Never use eval() or unsafe dynamic code execution

rule · avoid-eval

eval() (opens in a new tab) and similar dynamic code execution functions such as the Function() constructor (opens in a new tab) run arbitrary strings as JavaScript code, creating security vulnerabilities and defeating JavaScript engine optimizations.

Code Example

JavaScript
// ❌ Critical: eval with user input — direct XSS
const userInput = "alert('hacked!')"
eval(userInput) // Executes arbitrary code
 
// ❌ Critical: new Function is equally dangerous
const fn = new Function('x', 'return ' + userExpression)
 
// ❌ Bad: string-based timers evaluate code
setTimeout('updateUI()', 1000) // Don't do this
setInterval('fetchData()', 5000) // Don't do this
 
// ❌ Bad: eval for JSON parsing (historically common, never safe)
const data = eval('(' + jsonString + ')')

Why It Matters

eval() and its equivalents are the root cause of some of the most severe XSS vulnerabilities. If any user-controlled string reaches eval(), an attacker can execute arbitrary JavaScript in your users' browsers — stealing sessions, making requests as the user, or redirecting to malicious sites.
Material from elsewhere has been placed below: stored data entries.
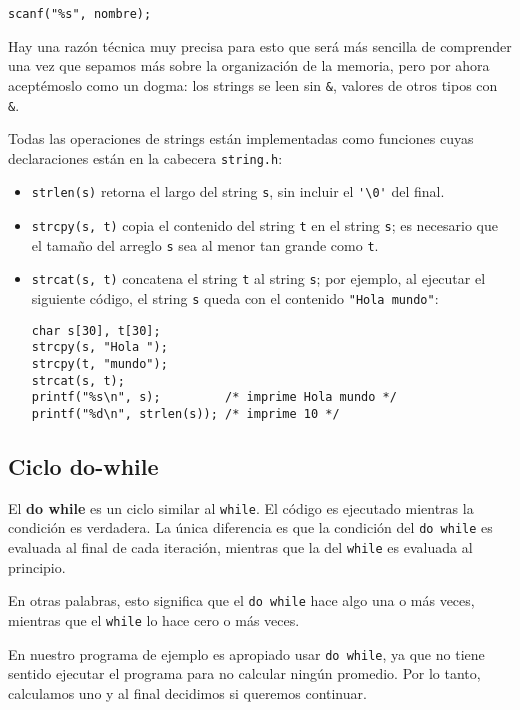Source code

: \begin{lstlisting}
scanf("%s", nombre);
\end{lstlisting}

Hay una razón técnica muy precisa para esto que será más sencilla de
comprender una vez que sepamos más sobre la organización de la memoria,
pero por ahora aceptémoslo como un dogma: los strings se leen sin
\lstinline!&!, valores de otros tipos con \lstinline!&!.

Todas las operaciones de strings están implementadas como funciones
cuyas declaraciones están en la cabecera \lstinline!string.h!:

\begin{itemize}
\item
  \lstinline!strlen(s)! retorna el largo del string \lstinline!s!, sin
  incluir el \lstinline!'\0'! del final.
\item
  \lstinline!strcpy(s, t)! copia el contenido del string \lstinline!t!
  en el string \lstinline!s!; es necesario que el tamaño del arreglo
  \lstinline!s! sea al menor tan grande como \lstinline!t!.
\item
  \lstinline!strcat(s, t)! concatena el string \lstinline!t! al string
  \lstinline!s!; por ejemplo, al ejecutar el siguiente código, el string
  \lstinline!s! queda con el contenido \lstinline!"Hola mundo"!:

\begin{lstlisting}
char s[30], t[30];
strcpy(s, "Hola ");
strcpy(t, "mundo");
strcat(s, t);
printf("%s\n", s);         /* imprime Hola mundo */
printf("%d\n", strlen(s)); /* imprime 10 */
\end{lstlisting}
\end{itemize}

\subsection{Ciclo do-while}

El \textbf{do while} es un ciclo similar al \lstinline!while!. El código
es ejecutado mientras la condición es verdadera. La única diferencia es
que la condición del \lstinline!do while! es evaluada al final de cada
iteración, mientras que la del \lstinline!while! es evaluada al
principio.

En otras palabras, esto significa que el \lstinline!do while! hace algo
una o más veces, mientras que el \lstinline!while! lo hace cero o más
veces.

En nuestro programa de ejemplo es apropiado usar \lstinline!do while!,
ya que no tiene sentido ejecutar el programa para no calcular ningún
promedio. Por lo tanto, calculamos uno y al final decidimos si queremos
continuar.

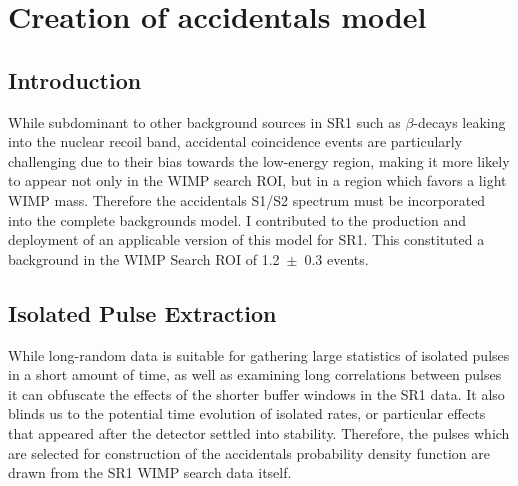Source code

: \section{Creation of accidentals model}
\subsection{Introduction}
While subdominant to other background sources in SR1 such as $\beta$-decays leaking into the nuclear recoil band, accidental coincidence events are particularly challenging due to their bias towards the low-energy region, making it more likely to appear not only in the WIMP search ROI, but in a region which favors a light WIMP mass.
Therefore the accidentals S1/S2 spectrum must be incorporated into the complete backgrounds model.
I contributed to the production and deployment of an applicable version of this model for SR1.
This constituted a background in the WIMP Search ROI of 1.2~$\pm$~0.3 events\cite{aalbers_first_2022}.

\subsection{Isolated Pulse Extraction}
\label{sec:is1_selection}

While long-random data is suitable for gathering large statistics of isolated pulses in a short amount of time, as well as examining long correlations between pulses it can obfuscate the effects of the shorter buffer windows in the SR1 data.
It also blinds us to the potential time evolution of isolated rates, or particular effects that appeared after the detector settled into stability.
Therefore, the pulses which are selected for construction of the accidentals probability density function are drawn from the SR1 WIMP search data itself.




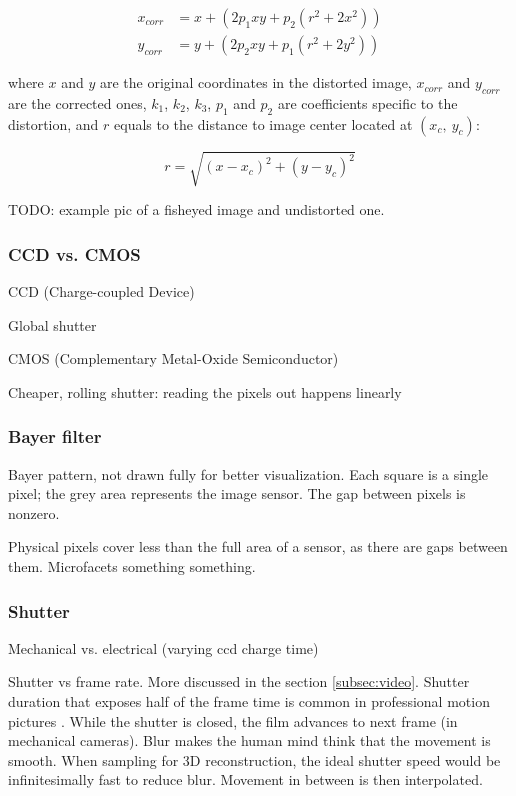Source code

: \begin{align}
x_{corr} &= x + (2 p_1 x y + p_2 (r^2 + 2 x^2))\\
y_{corr} &= y + (2 p_2 x y + p_1 (r^2 + 2 y^2))
\end{align}

where $x$ and $y$ are the original coordinates in the distorted image, $x_{corr}$ and $y_{corr}$ are the corrected ones, $k_1$, $k_2$, $k_3$, $p_1$ and $p_2$ are coefficients specific to the distortion, and $r$ equals to the distance to image center located at $(x_c,~y_c)$:

\begin{equation}
r = \sqrt{(x - x_c)^2 + (y - y_c)^2}
\end{equation}

TODO: example pic of a fisheyed image and undistorted one.

\subsubsection{CCD vs. CMOS}

CCD (Charge-coupled Device)

Global shutter

CMOS (Complementary Metal-Oxide Semiconductor)

Cheaper, rolling shutter: reading the pixels out happens linearly

\subsubsection{Bayer filter}

{Bayer pattern, not drawn fully for better visualization. Each square is a single pixel; the grey area represents the image sensor. The gap between pixels is nonzero.}

Physical pixels cover less than the full area of a sensor, as there are gaps between them. Microfacets something something.


\subsubsection{Shutter}

Mechanical vs. electrical (varying ccd charge time)

Shutter vs frame rate. More discussed in the section \ref{subsec:video}. Shutter duration that exposes half of the frame time is common in professional motion pictures \cite{wilson2004anton}. While the shutter is closed, the film advances to next frame (in mechanical cameras). Blur makes the human mind think that the movement is smooth. When sampling for 3D reconstruction, the ideal shutter speed would be infinitesimally fast to reduce blur. Movement in between is then interpolated.

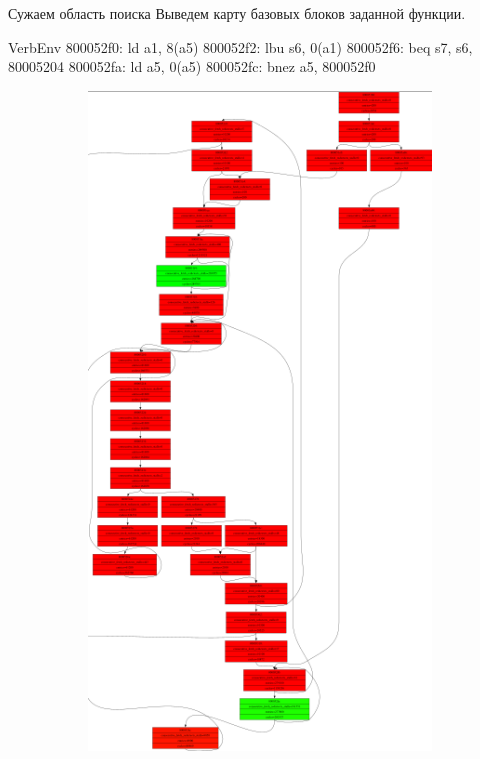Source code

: \documentclass[10pt,aspectratio=169,hyperref={pdftex,unicode},xcolor=dvipsnames]{beamer}
\begin{document}
\begin{frame}[fragile]{ Сужаем область поиска }
    Выведем карту базовых блоков заданной функции.


\begin{SaveVerbatim}[]{VerbEnv}
800052f0:	ld a1, 8(a5)
800052f2:	lbu s6, 0(a1)
800052f6:	beq s7, s6, 80005204
800052fa:	ld a5, 0(a5)
800052fc:	bnez a5, 800052f0
\end{SaveVerbatim}

    \pause
    \begin{figure}
        \begin{subfigure}{0.45\textwidth}
            \centering
            \includegraphics[height=0.7\textheight,keepaspectratio]{./images/stacd_blocks.png}

\end{subfigure}
\end{figure}
\end{frame}
\end{document}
A strict Content Security Policy adds a browser-level backstop, but there is still no legitimate use case here that cannot be solved more safely.

Safe Alternatives

Parsing Data

JavaScript
// ✅ JSON.parse for JSON data
const data = JSON.parse(jsonString)
 
// ✅ URL parsing
const params = new URLSearchParams(queryString)
const value = params.get('key')

Dynamic Property Access

JavaScript
// ❌ Using eval for dynamic property access
const property = 'username'
const value = eval(`user.${property}`)
 
// ✅ Use bracket notation
const value = user[property]
// Add validation to ensure only expected properties are accessed
const ALLOWED = ['username', 'email', 'role']
if (ALLOWED.includes(property)) {
  const value = user[property]
}

Dynamic Dispatch

JavaScript
// ❌ Using eval to call a function by name
const actionName = 'save'
eval(`${actionName}Document()`)
 
// ✅ Use an explicit dispatch table
const actions = {
  save: saveDocument,
  load: loadDocument,
  export: exportDocument
}
if (actions[actionName]) {
  actions[actionName]()
}

Timers

JavaScript
// ❌ String-based timers
setTimeout('updateUI()', 1000)
 
// ✅ Function references
setTimeout(updateUI, 1000)
setTimeout(() => updateUI(), 1000)

ESLint Configuration

Use ESLint's no-eval rule (opens in a new tab) together with no-new-func and no-implied-eval so these patterns fail in code review and CI rather than in production.

JSON
{
  "rules": {
    "no-eval": "error",
    "no-new-func": "error",
    "no-implied-eval": "error"
  }
}

Content Security Policy

Block eval at the browser level with a strict CSP:

Text
Content-Security-Policy: script-src 'self'; object-src 'none'

Without 'unsafe-eval', eval() and new Function() will be blocked by the browser.

Exceptions

  • A framework default or browser behavior is not an exception by itself; only documented constraints with compensating controls should suppress the finding.
  • When a JavaScript pattern looks unsafe but the data is fully constrained, validated, and never attacker-controlled, document that boundary explicitly instead of treating it as implicit.
  • If a rule overlaps with a stronger exploit path or runtime failure, fix the issue that most directly enables compromise or user-visible breakage first.

Verification

Automated Checks

  • Verify the behavior in the browser after the code change, not only in static analysis.
  • Inspect DevTools Network or Performance panels when the rule affects loading or execution order.
  • Test the primary user flow and one edge case triggered by the changed script path.

Manual Checks

  • Confirm the code still behaves correctly when the feature is delayed, lazy-loaded, or fails.